PASSAGE TO READ:
..............................

The aim of our study is to investigate the effects of pH, H2O2 dosage, current density, and time parameters on the treatment efficiency of synthetic wastewater containing 20 mg/L of diclofop methyl pesticide using the peroxy-electrocoagulation process. The study also includes the determination of kinetic models, electrical consumption, and cost calculations at the optimum values. This study presents an effective and innovative purification method for diclofop methyl removal from aquatic media. The peroxide electrocoagulation method, which generates less sludge in the environment compared to other treatment processes, has been applied for diclofop methyl removal. This method enables shorter treatment time, requiring smaller pool volumes. Moreover, its economic efficiency is an additional advantage. In addition, it is aimed to make a significant contribution to the literature on diclofop methyl, one of the chlorinated herbicides.

Materials and methods

Chemicals

Diclofop methyl calibration standard was obtained from Sigma-Aldrich (USA) for GC–MS calibration. All chemicals used in the experiments were of analytical purity and were purchased from Merck KGaA (Germany), including acetonitrile (C2H3N), ethyl acetate (C4H8O2), hydroxide (NaOH), hydrochloric acid (HCl), sodium chloride (NaCl), and hydrogen peroxide (H2O2, 35%). A synthetic aqueous solution of diclofop methyl was prepared using acetonitrile as the solvent. NaOH and HCl were used to adjust the pH of all solutions, ethyl acetate was used as the organic solvent for extraction studies, and hydrogen peroxide was used as the reactive agent in peroxide electrocoagulation experiments. After the experiments, the plates used as anode and cathode were washed with a dilute HCl solution prepared in a 1:1 volume ratio to remove oxide layers and residues that formed on their surfaces during the reaction process, minimizing time and energy loss. The electrodes were then rinsed with pure water and prepared for the next experiment.

Instruments

The concentration measurements of diclofop methyl in the experiments were performed using Shimadzu QP 2010 GC/MS device, pH measurements were carried out using Hanna HI 2221 pH meter, and weighing procedures were conducted using And GR-200 precision balance. In addition, Yıldırım Electronics Y-0012 power supply, Heraeus drying oven, MTops HS33 mixer, Merck Millipore Direct-Q 5 UV pure water device, Labtech LVM-202 vacuum pump, and Labtech LVM-202 vortex mixer were used in the experiments.

Reactor design

In the peroxy electrocoagulation method, iron electrodes with dimensions of 13 cm × 4.5 cm × 0.2 cm were used as both anode and cathode. Four electrodes were placed in a bipolar configuration within a 250-mL glass beaker, serving as the reactor, with a distance of 1.5 cm between them. The peroxy electrocoagulation reactor setup is given in Fig. 2. The total surface area of the electrodes that came into contact with the solution was 37.6 cm2.

..............................

RECORDED INFORMATION:
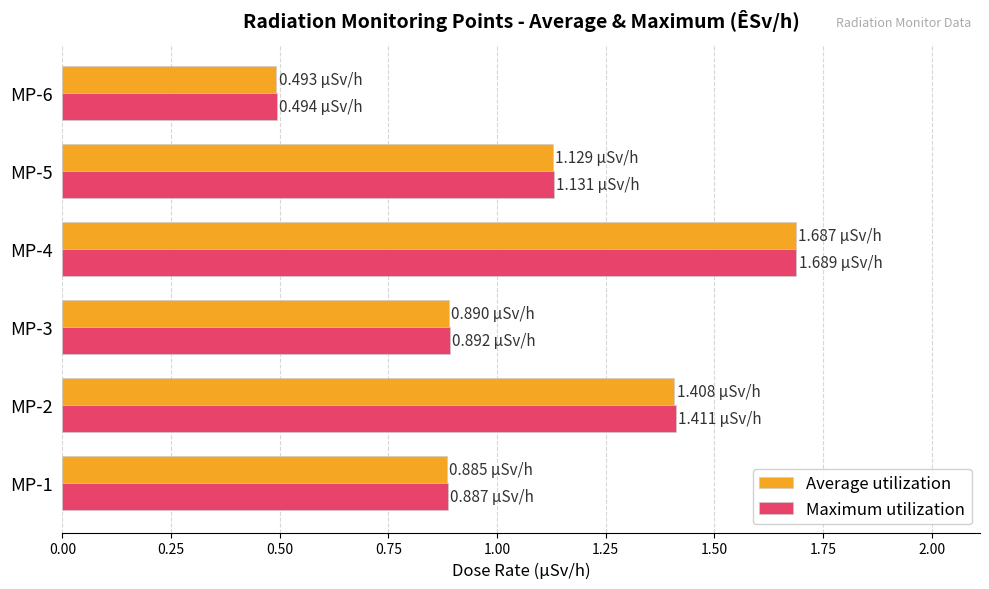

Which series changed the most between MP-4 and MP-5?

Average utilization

..............................

EXERCISE REQUIREMENTS:
(1) In the passage on diclofop methyl removal, how far apart were the electrodes placed in the reactor?
(2) Pick up the passage on diclofop methyl removal after its final sentence and continue writing it.
The listing has no connection to the text about diclofop methyl removal.

TASK ANSWERS:
(1) The electrodes were placed 1.5 cm apart.

(2)
Fig. 2
figure 2

Electrocoagulator (1, batch reactor; 2, dc power supply; 3, bipolar electrodes; 4, magnetic stirrer)

In all experiments, diclofop methyl solution at a concentration of 20 mg/L was used in a volume of 100 mL. After four iron electrodes were placed bipolarly in a 250-mL glass beaker, diclofop methyl solution was added into the reactor. After the electrodes were connected to the power source, each experiment was carried out in triplicate at the determined pH, H2O2 concentration, current density, and reaction time. In all electrochemical experiments, experimentally determined 0.75 g/L sodium chloride was used as the electrolytic material. The stirring speed was set to 200 rpm, and the experiments were performed on a magnetic stirrer. At the end of each experiment carried out under the specified conditions, 3 ml of the sample was taken into 20-ml glass vials and extracted with the same volume of ethyl acetate solution. After adding 3 mL of ethyl acetate to 3 mL of sample, the mixture was vortexed for 1 min and then left for 15 min for phase separation. The supernatant was transferred into 2-ml glass vials and analyzed on the GC–MS device at the specified temperature program. All experiments were performed at room temperature.

Preparation and measurement of DCM samples

Accurate and simultaneous analyses of phenoxy acid herbicides, including diclofop methyl, can be performed using chromatographic methods such as high-performance liquid chromatography (HPLC), capillary electrophoresis, and gas chromatography (Seebunrueng et al. 2020). The measurements made in our study were carried out with Shimadzu brand QP 2010 GC/MS device ECD detector and Restek brand Rtx-CLPesticides2 (30 m, 0.32 mm ID, 0.25 μm) column in Sakarya University Environmental Engineering Department Water and Wastewater Laboratory. A Sigma-Aldrich brand diclofop methyl calibration standard was used for GC–MS calibration.

The GC–MS temperature program used is as follows: the analysis starts without waiting at 80 °C, and then it is kept for 5 min. After that, the temperature is increased at a rate of 20 °C/min and held at 150 °C for 2 min. Then, it is ramped up to the maximum temperature of 225 °C at a rate of 30 °C/min and kept for 17 min before the program is ended. The injection temperature used in the method is 225 °C, the ion source temperature is 220 °C, and the interface temperature is 175 °C. Helium is used as the carrier gas, and the column pressure is set to 120 kPa, with a total flow rate of 62.8 mL/min. Different versions of these values were tried, but it was decided that the temperature program described above provided the best results.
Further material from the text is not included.